Abstract

This study examined changes in adult daily smoking in 1981-2005 in Finland, in order to evaluate the impact of the 1995 Tobacco Control Act Amendment (TCAA) and accompanying measures on the proportion of daily smokers. The main focus of the TCAA was to prohibit smoking at workplaces (designated rooms excluded) in order to protect workers from environmental tobacco smoke. The study was based on data from annual postal surveys among 15- to 64-year-olds in 1981-2005 (average response rate 73%). The data set for this study comprised men and women aged 25-64 years (n = 73 471). Logistic models were used to test the effect of the 1995 TCAA across employment status while controlling for the effect of changes in the real price of tobacco and in gross domestic product per capita, and adjusting for age, education, secular trend and prevalence of ever-smokers in each birth cohort.
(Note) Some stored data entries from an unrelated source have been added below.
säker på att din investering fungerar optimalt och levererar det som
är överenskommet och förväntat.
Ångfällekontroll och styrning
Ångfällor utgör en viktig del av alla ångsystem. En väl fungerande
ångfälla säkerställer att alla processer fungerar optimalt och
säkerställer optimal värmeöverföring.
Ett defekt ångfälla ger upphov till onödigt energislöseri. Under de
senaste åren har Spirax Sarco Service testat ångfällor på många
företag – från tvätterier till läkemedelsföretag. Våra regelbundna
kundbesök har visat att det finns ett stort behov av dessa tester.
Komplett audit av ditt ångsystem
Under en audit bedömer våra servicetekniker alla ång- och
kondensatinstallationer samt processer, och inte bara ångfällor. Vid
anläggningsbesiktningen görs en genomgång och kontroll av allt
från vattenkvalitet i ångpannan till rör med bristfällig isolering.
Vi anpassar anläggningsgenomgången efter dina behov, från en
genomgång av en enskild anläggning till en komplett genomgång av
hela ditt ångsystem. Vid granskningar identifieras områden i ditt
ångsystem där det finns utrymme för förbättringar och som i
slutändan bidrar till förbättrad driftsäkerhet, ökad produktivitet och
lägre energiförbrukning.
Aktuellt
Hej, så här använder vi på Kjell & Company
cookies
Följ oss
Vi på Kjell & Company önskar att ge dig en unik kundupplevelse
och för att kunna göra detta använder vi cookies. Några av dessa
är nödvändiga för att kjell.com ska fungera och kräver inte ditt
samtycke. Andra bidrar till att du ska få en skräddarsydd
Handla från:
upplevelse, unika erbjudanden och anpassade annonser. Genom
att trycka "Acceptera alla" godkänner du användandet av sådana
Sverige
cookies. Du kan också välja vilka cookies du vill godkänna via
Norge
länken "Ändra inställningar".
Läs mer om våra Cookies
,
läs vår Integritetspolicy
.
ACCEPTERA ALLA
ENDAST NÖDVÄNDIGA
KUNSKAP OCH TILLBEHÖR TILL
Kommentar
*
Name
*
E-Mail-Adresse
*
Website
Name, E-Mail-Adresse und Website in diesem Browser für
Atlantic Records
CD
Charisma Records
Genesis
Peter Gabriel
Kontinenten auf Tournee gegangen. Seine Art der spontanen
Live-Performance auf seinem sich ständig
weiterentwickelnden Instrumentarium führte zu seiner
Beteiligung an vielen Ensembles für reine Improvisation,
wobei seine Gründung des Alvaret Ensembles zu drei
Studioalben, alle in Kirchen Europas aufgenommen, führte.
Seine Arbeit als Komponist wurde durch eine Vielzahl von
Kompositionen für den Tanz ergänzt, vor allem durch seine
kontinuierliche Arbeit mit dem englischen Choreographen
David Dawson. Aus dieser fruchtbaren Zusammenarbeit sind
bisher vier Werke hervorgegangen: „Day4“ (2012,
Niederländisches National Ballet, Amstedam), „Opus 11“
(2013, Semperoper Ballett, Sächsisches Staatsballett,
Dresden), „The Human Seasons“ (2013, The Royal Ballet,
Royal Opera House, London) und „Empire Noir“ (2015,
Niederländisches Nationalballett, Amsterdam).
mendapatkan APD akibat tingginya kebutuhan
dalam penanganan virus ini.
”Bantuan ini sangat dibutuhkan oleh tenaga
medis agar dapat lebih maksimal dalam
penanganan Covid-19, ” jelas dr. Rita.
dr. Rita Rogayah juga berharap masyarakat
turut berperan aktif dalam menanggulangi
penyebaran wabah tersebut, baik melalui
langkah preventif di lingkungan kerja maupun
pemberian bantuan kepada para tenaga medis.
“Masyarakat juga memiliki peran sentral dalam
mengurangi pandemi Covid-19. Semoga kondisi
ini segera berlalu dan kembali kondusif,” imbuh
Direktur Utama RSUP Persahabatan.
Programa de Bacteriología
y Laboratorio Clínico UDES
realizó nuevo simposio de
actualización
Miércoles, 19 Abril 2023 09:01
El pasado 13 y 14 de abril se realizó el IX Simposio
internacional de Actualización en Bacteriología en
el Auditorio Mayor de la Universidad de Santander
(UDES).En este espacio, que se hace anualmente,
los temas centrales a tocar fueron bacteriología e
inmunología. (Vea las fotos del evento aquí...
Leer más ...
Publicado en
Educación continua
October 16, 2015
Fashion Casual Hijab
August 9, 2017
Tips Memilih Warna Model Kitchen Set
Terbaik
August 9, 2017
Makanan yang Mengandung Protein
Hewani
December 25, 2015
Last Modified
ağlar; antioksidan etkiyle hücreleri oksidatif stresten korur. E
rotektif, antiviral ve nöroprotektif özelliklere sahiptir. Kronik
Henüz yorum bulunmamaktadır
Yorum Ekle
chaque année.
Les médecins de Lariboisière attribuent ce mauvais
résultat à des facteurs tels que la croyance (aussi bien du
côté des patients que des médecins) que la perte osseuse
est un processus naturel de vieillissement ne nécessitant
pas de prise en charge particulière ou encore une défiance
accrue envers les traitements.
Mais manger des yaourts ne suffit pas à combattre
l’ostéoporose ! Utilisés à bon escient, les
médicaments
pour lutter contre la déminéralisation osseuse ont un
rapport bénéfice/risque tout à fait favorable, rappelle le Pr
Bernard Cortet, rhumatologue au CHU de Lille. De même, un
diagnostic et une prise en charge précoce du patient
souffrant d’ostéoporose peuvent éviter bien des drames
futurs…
Controlling for confounding factors, the odds ratio (OR) for daily smoking after 1995 among employed men was 0.83 (95% CI 0.73-0.94) compared with the OR (1.0) for the period ending 1994. The corresponding figure for employed women was 0.78 (95% CI 0.68-0.91). The results can be interpreted as a positive effect of the 1995 TCAA on employees' daily smoking. Moreover, a similar decrease in daily smoking was not seen among those not targeted by the TCAA (including farmers, students, housewives, pensioners and the unemployed). Smoking behaviour was and can be influenced by national tobacco policy measures.